I don't keep any significant amount of funds from the shirts. The benefit to Rocky and I is our logo on the sleeves. I suppose you could consider the rental van use compensation but to be honest, its more work than its worth. Trust me on that. I do not get compensated for the dozens of hours spent designing the shirts, working with the vendor, on-site approval meetings at the production facility, or accounting. This year, as last year, I will not be a sponsor so I suppose you could also consider that I keep the "left over" amount of shirts after they've divided up. Rocky and I will split enough shirts to make sure a few key VIP's get there's but otherwise its leftovers for us unless we sponsor as well.

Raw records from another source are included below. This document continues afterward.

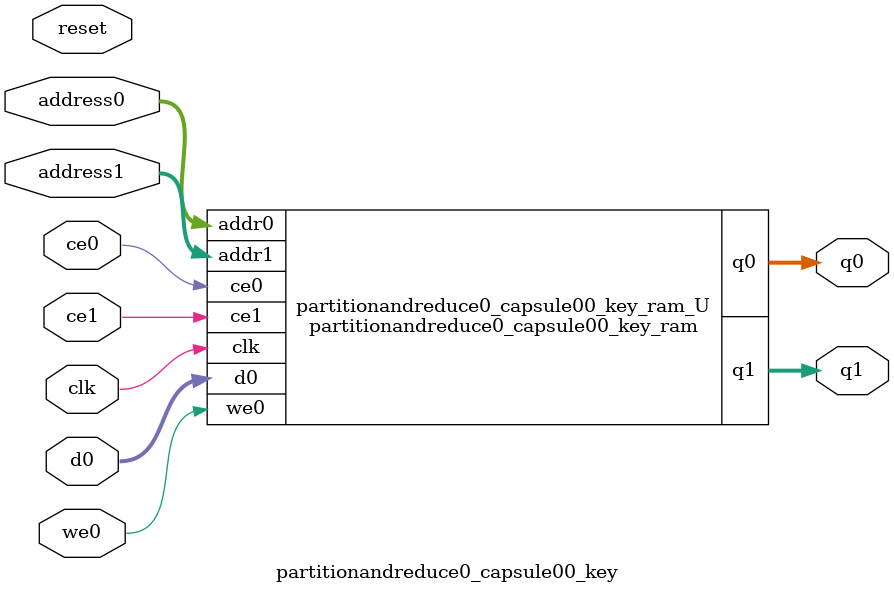
<source format=v>
`timescale 1 ns / 1 ps
module partitionandreduce0_capsule00_key_ram (addr0, ce0, d0, we0, q0, addr1, ce1, q1,  clk);

parameter DWIDTH = 32;
parameter AWIDTH = 5;
parameter MEM_SIZE = 32;

input[AWIDTH-1:0] addr0;
input ce0;
input[DWIDTH-1:0] d0;
input we0;
output reg[DWIDTH-1:0] q0;
input[AWIDTH-1:0] addr1;
input ce1;
output reg[DWIDTH-1:0] q1;
input clk;

(* ram_style = "block" *)reg [DWIDTH-1:0] ram[0:MEM_SIZE-1];




always @(posedge clk)  
begin 
    if (ce0) 
    begin
        if (we0) 
        begin 
            ram[addr0] <= d0; 
        end 
        q0 <= ram[addr0];
    end
end


always @(posedge clk)  
begin 
    if (ce1) 
    begin
        q1 <= ram[addr1];
    end
end


endmodule

`timescale 1 ns / 1 ps
module partitionandreduce0_capsule00_key(
    reset,
    clk,
    address0,
    ce0,
    we0,
    d0,
    q0,
    address1,
    ce1,
    q1);

parameter DataWidth = 32'd32;
parameter AddressRange = 32'd32;
parameter AddressWidth = 32'd5;
input reset;
input clk;
input[AddressWidth - 1:0] address0;
input ce0;
input we0;
input[DataWidth - 1:0] d0;
output[DataWidth - 1:0] q0;
input[AddressWidth - 1:0] address1;
input ce1;
output[DataWidth - 1:0] q1;



partitionandreduce0_capsule00_key_ram partitionandreduce0_capsule00_key_ram_U(
    .clk( clk ),
    .addr0( address0 ),
    .ce0( ce0 ),
    .we0( we0 ),
    .d0( d0 ),
    .q0( q0 ),
    .addr1( address1 ),
    .ce1( ce1 ),
    .q1( q1 ));

endmodule


</source>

One thing to note – Some years I’ve ended up losing a bit on the whole thing, last year a made a few dollars on it. I did get my logo out there so it’s not a huge deal. It is POSSIBLE that at the end of it all I may make a small amount on the whole thing. I seriously doubt anyone will see that as an issue. In the past I’ve strived for a zero balance at the end, and it never quite works out.
Thus far, we've had no complaints. A few years ago, UPS "lost" one of the 25 boxes of shirts -- about 66 shirts. We do everything we can to avoid this, and I think in the end everyone came out Ok. One party was compensated 1/2 a sponsorship as they volunteered to give up that amount of shirts to someone else. It did take a few weeks.